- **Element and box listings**
================================

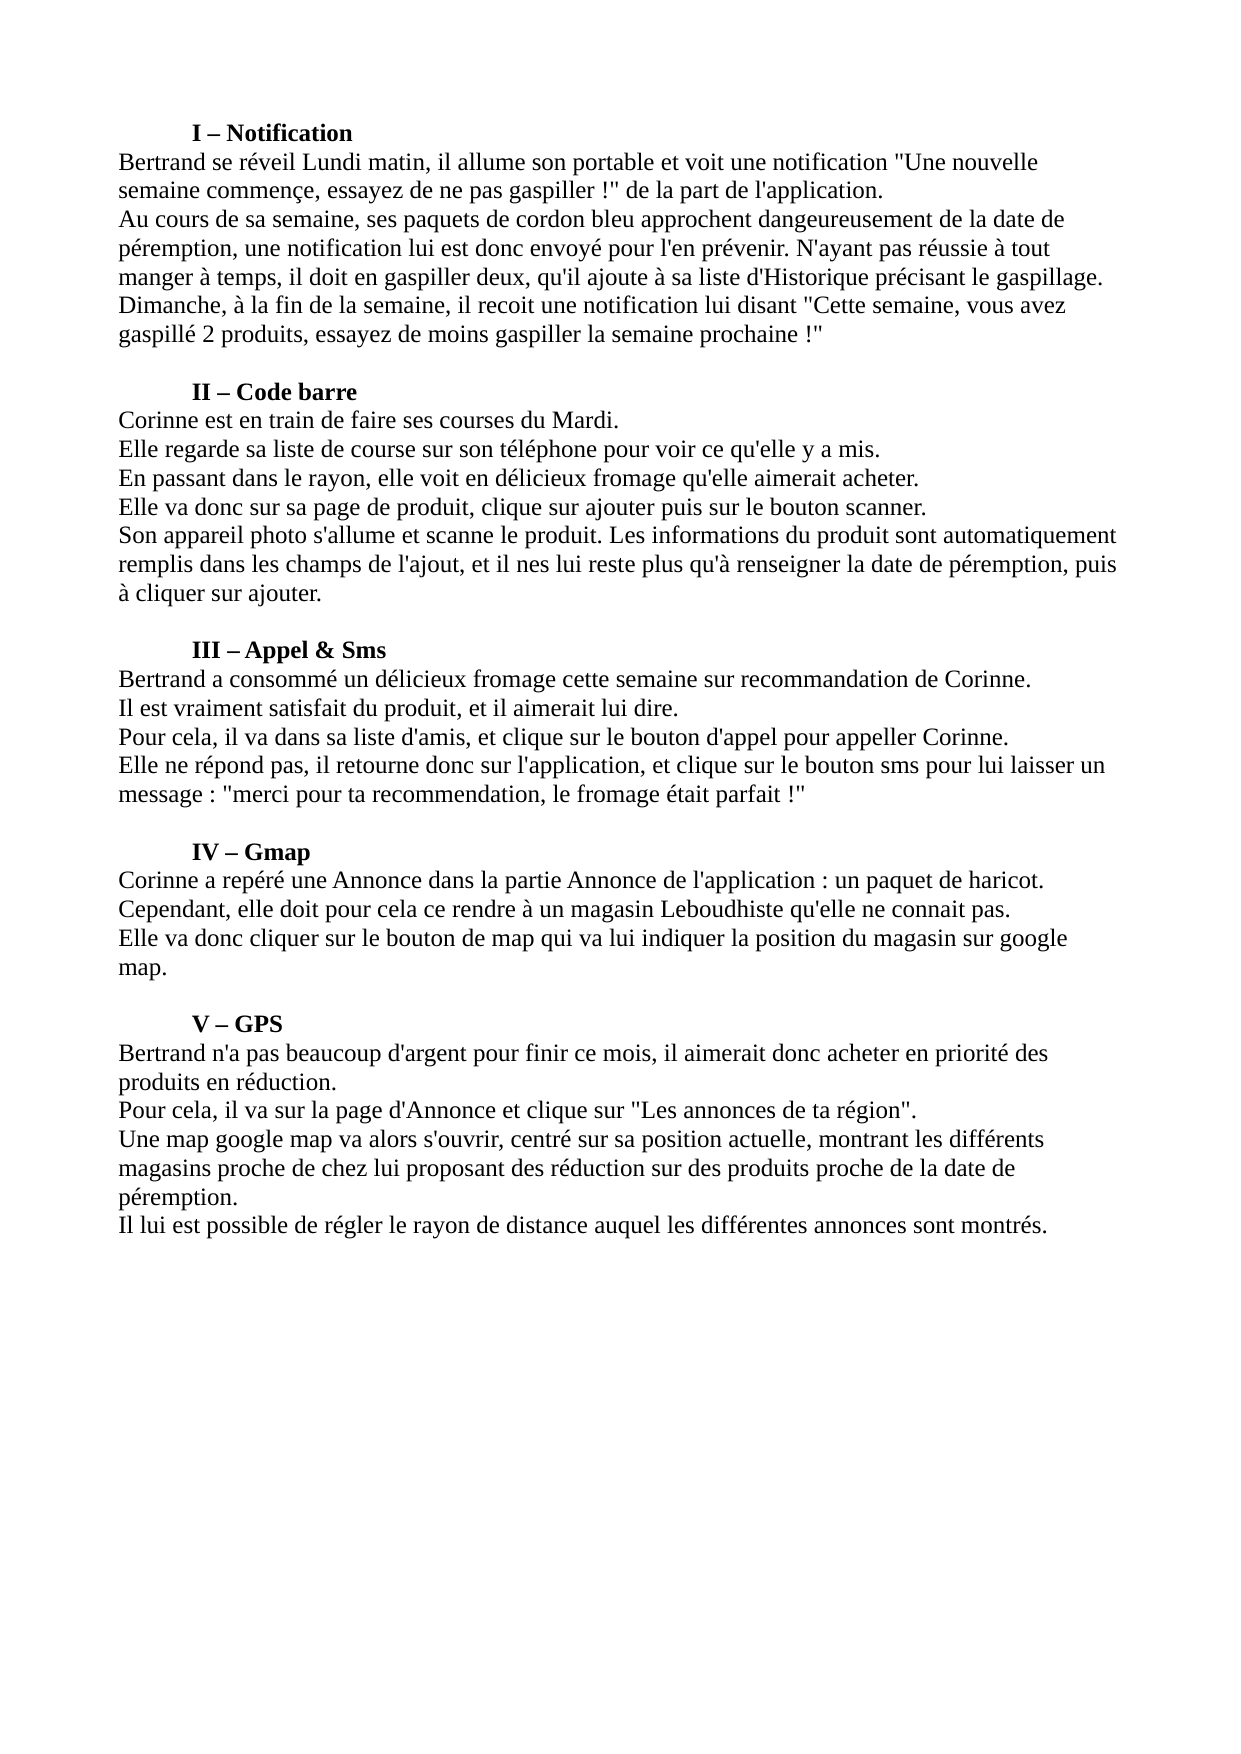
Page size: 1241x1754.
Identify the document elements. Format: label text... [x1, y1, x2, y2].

text III – Appel & Sms [118, 636, 1122, 664]
text Pour cela, il va dans sa liste d'amis, et clique sur le bouton d'appel pour appeller Corinne. [118, 722, 1122, 751]
text Dimanche, à la fin de la semaine, il recoit une notification lui disant "Cette semaine, vous avez gaspillé 2 produits, essayez de moins gaspiller la semaine prochaine !" [118, 291, 1122, 348]
text Elle ne répond pas, il retourne donc sur l'application, et clique sur le bouton sms pour lui laisser un message : "merci pour ta recommendation, le fromage était parfait !" [118, 751, 1122, 808]
text Il est vraiment satisfait du produit, et il aimerait lui dire. [118, 693, 1122, 722]
text Elle va donc sur sa page de produit, clique sur ajouter puis sur le bouton scanner. [118, 492, 1122, 521]
text Il lui est possible de régler le rayon de distance auquel les différentes annonces sont montrés. [118, 1211, 1122, 1239]
text Bertrand a consommé un délicieux fromage cette semaine sur recommandation de Corinne. [118, 664, 1122, 693]
text Corinne a repéré une Annonce dans la partie Annonce de l'application : un paquet de haricot. [118, 866, 1122, 894]
text Cependant, elle doit pour cela ce rendre à un magasin Leboudhiste qu'elle ne connait pas. [118, 894, 1122, 923]
text I – Notification [118, 118, 1122, 147]
text Au cours de sa semaine, ses paquets de cordon bleu approchent dangeureusement de la date de péremption, une notification lui est donc envoyé pour l'en prévenir. N'ayant pas réussie à tout manger à temps, il doit en gaspiller deux, qu'il ajoute à sa liste d'Historique précisant le gaspillage. [118, 204, 1122, 291]
text V – GPS [118, 1009, 1122, 1038]
text Elle regarde sa liste de course sur son téléphone pour voir ce qu'elle y a mis. [118, 434, 1122, 463]
text II – Code barre [118, 377, 1122, 406]
text Bertrand se réveil Lundi matin, il allume son portable et voit une notification "Une nouvelle semaine commençe, essayez de ne pas gaspiller !" de la part de l'application. [118, 147, 1122, 204]
text Corinne est en train de faire ses courses du Mardi. [118, 406, 1122, 434]
text En passant dans le rayon, elle voit en délicieux fromage qu'elle aimerait acheter. [118, 463, 1122, 492]
text Pour cela, il va sur la page d'Annonce et clique sur "Les annonces de ta région". [118, 1096, 1122, 1124]
text IV – Gmap [118, 837, 1122, 866]
text Elle va donc cliquer sur le bouton de map qui va lui indiquer la position du magasin sur google map. [118, 923, 1122, 981]
text Son appareil photo s'allume et scanne le produit. Les informations du produit sont automatiquement remplis dans les champs de l'ajout, et il nes lui reste plus qu'à renseigner la date de péremption, puis à cliquer sur ajouter. [118, 521, 1122, 607]
text Bertrand n'a pas beaucoup d'argent pour finir ce mois, il aimerait donc acheter en priorité des produits en réduction. [118, 1038, 1122, 1096]
text Une map google map va alors s'ouvrir, centré sur sa position actuelle, montrant les différents magasins proche de chez lui proposant des réduction sur des produits proche de la date de péremption. [118, 1124, 1122, 1211]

================================

- **BRIEF**
Give the stretch from the start of the lines through the line containing "Identify the document" as a JSON list of strings, one per line, with blank lines and pictures left out.

- **SOLVED PROBLEM**
[
  "Page size: 1241x1754.",
  "Identify the document elements. Format: label text... [x1, y1, x2, y2]."
]